-- BEGIN SELECTED EXTRACT --

Here’s to the ones who dream
Foolish as they may seem
Here’s to the hearts that ache
Here’s to the mess we make

She told me
“A bit of madness is key
To give us new colors to see

 

I could use a deleuzian concept for this blog : Machine… a word Gilles Deleuze used for S/Z of Roland Barthes, too. Those who know, will know.

My blog is a Machine, an entity which swallows things, ideas, concepts, memories, sights, life, quotes, website. Anything can enter my blog and will potentially come out a few paragraphs later like a little candypoo.

The machine itself is a bit quirky :

  • It’s changing all the time
  • It’s casual (because I’m an amateur, and… “I’ve seen things…”)
  • It’s multi-faceted
  • It contains plenty of little engines

 

Many little engines are indeed running in operation here.

  • Recycler (I use old letters, emails, diary, even my own blog)
  • Thief (I steal concepts from many books or articles, and I built up two bookshelves of “books with seeds” for this purpose).
  • Many mouths (sociology, music, art, psychology, parenting, etc).
  • Antennas. To guess.
  • Combiner that links ideas that should never be linked.
  • Microscope that searches tools, structures, patterns, skeletons.
  • Translation : I’m French and I write in English on purpose. Like a “necessary displacement”, an important decenterization. I needed it.
  • Collecting : I like to gather ideas like seashells, which will in the end draw something, globally.
  • Blender mixing concepts or domains to see what spillspurts out.
  • Frenchiness : I don’t work that much, I’m casual and I like to define my own rules. I’m disobedient. And certainly not steady. And I judge. Ohlalaaaaa.

-- END SELECTED EXTRACT --

- [TASKS TO PERFORM]
**1.** Repeat everything in the blog description from "Many little engines" down to "Antennas. To guess.".
**2.** Which quirks does the blog description list for the machine itself?
**3.** Answer these questions on the blog description:
(a) What Gilles Deleuze concept does the writer use for the blog?
(b) In which language does the writer choose to write?
(c) How many bookshelves of "books with seeds" did the writer build up?

-- BEGIN SOURCE EXCERPT --

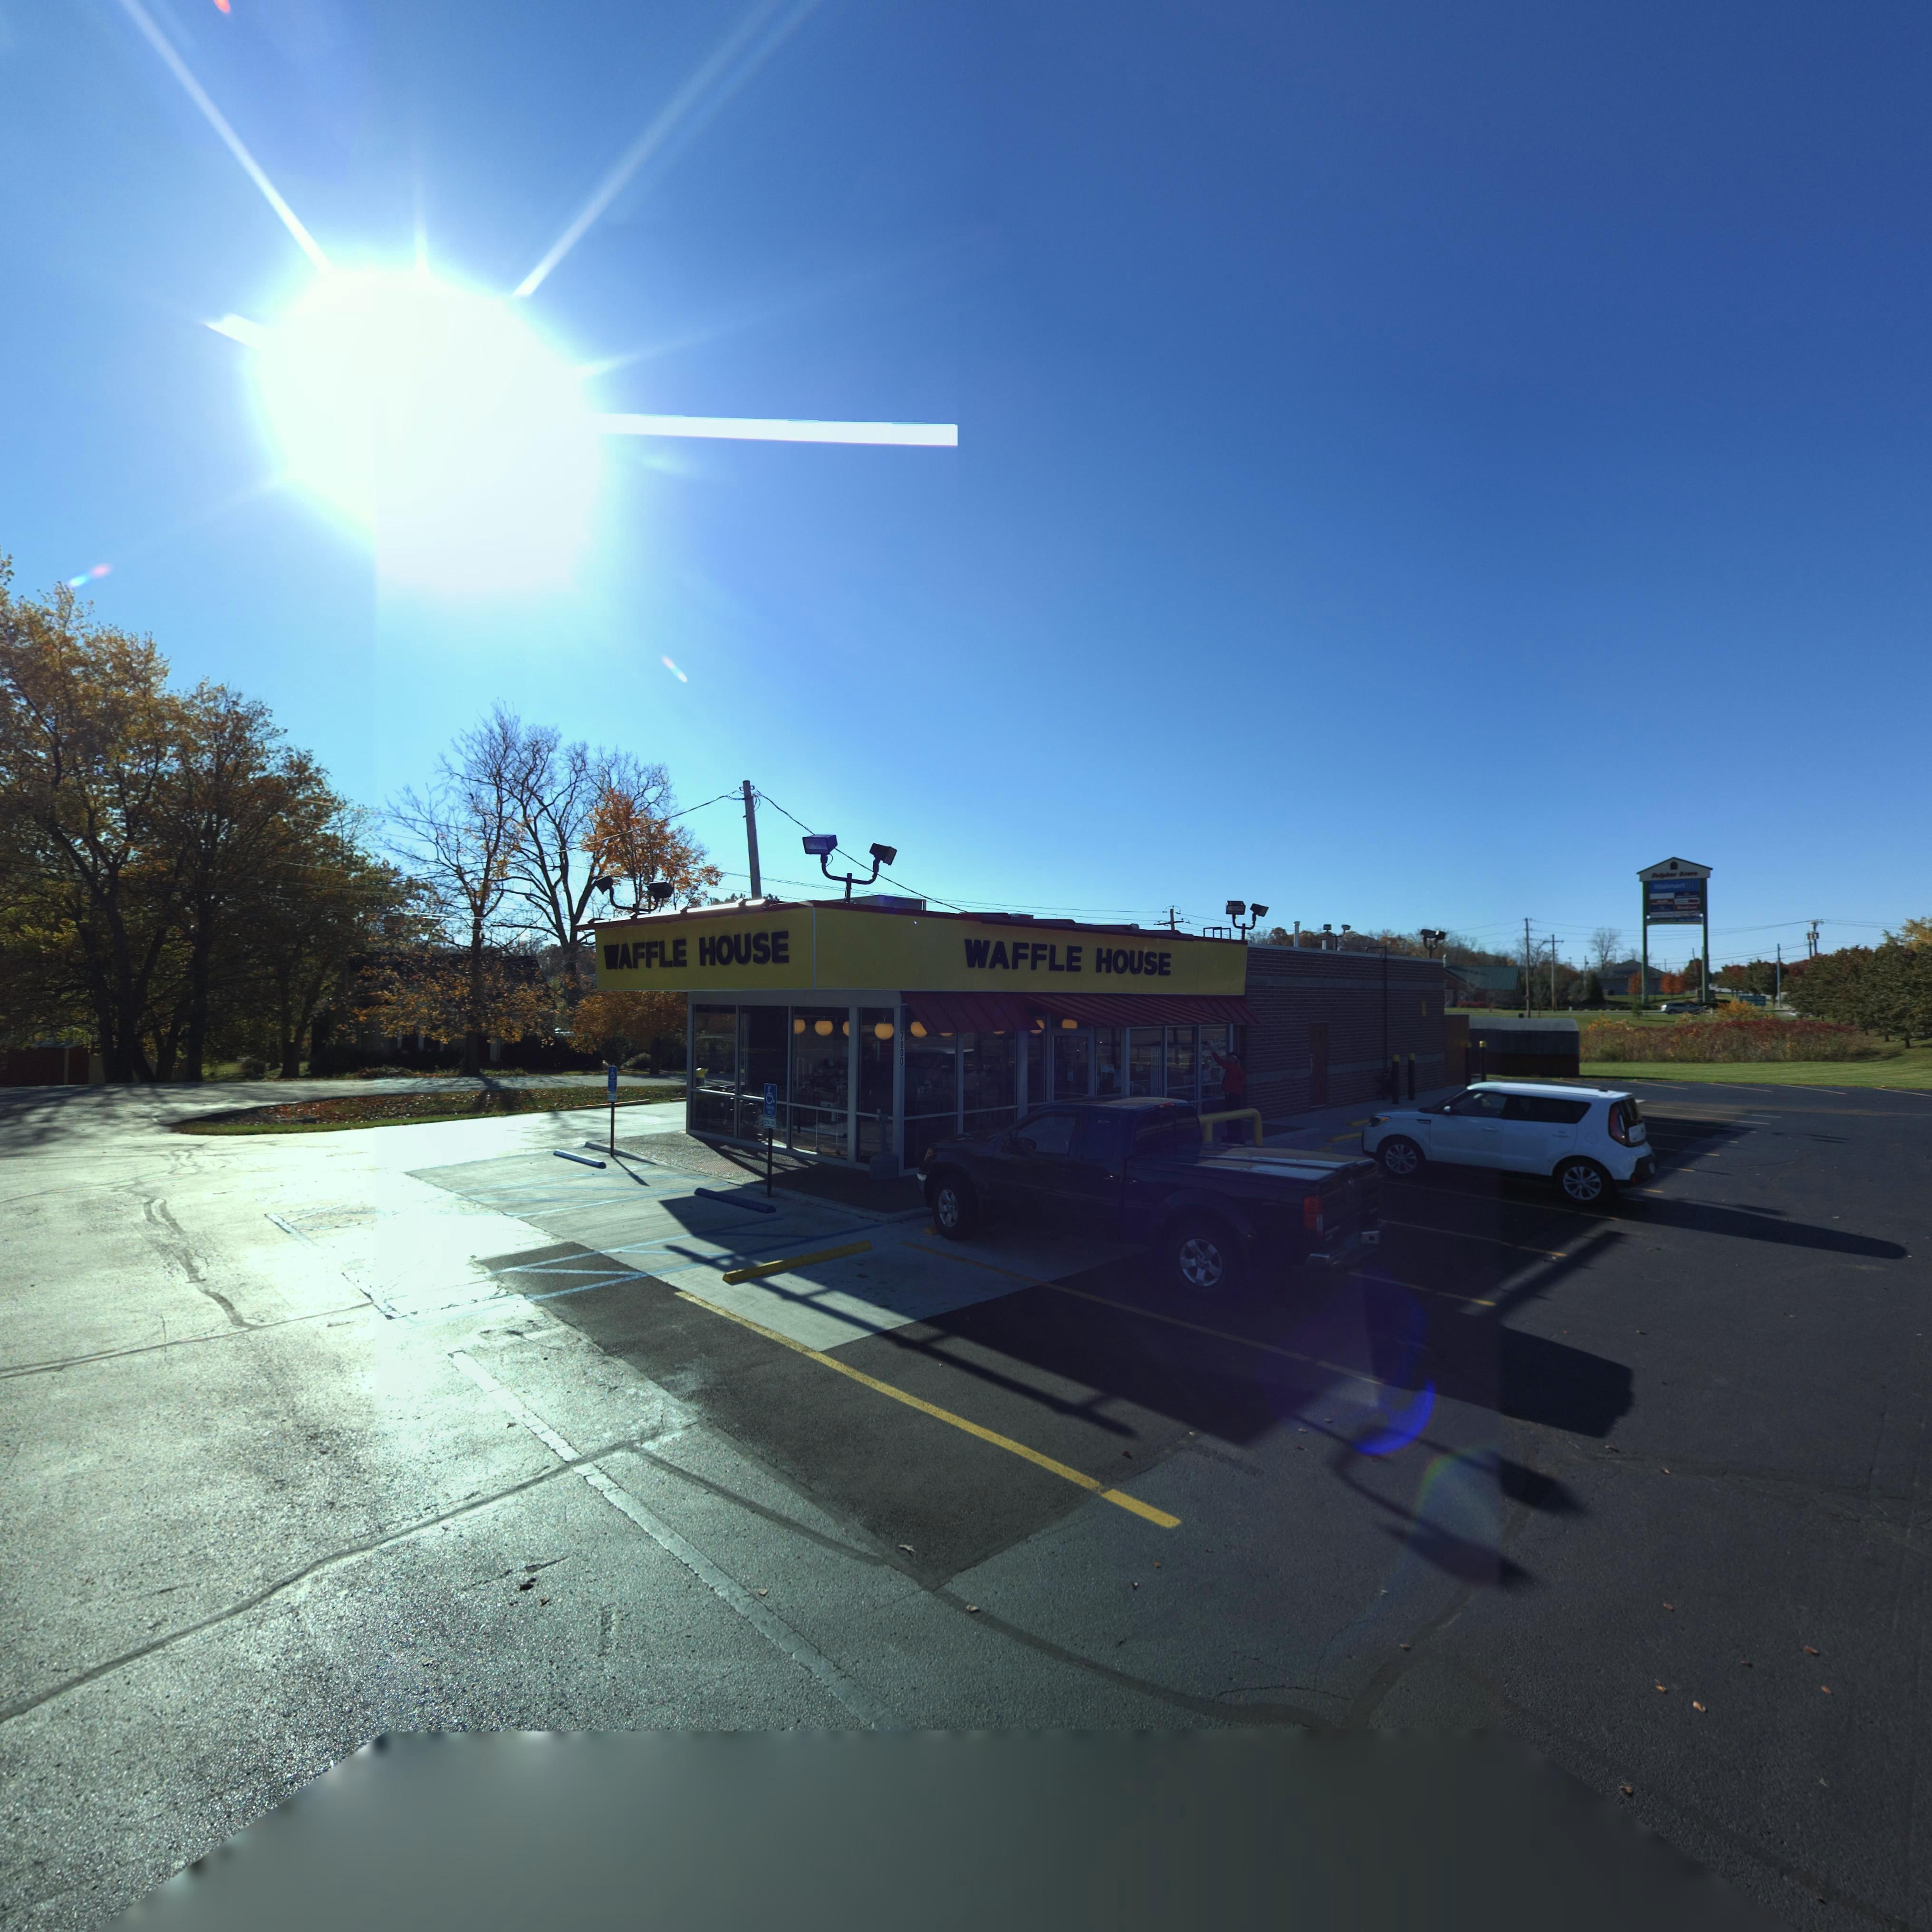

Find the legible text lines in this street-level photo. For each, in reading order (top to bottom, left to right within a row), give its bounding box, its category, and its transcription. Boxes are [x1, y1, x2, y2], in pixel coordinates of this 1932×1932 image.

[899, 1031, 904, 1066] StreetNumber: 7800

-- END SOURCE EXCERPT --

- [RESULTS FOR EACH TASK]
**1.**
Many little engines are indeed running in operation here.

  • Recycler (I use old letters, emails, diary, even my own blog)
  • Thief (I steal concepts from many books or articles, and I built up two bookshelves of “books with seeds” for this purpose).
  • Many mouths (sociology, music, art, psychology, parenting, etc).
  • Antennas. To guess.

**2.**
- It's changing all the time
- It's casual
- It's multi-faceted
- It contains plenty of little engines

**3.**
(a) Machine
(b) English
(c) Two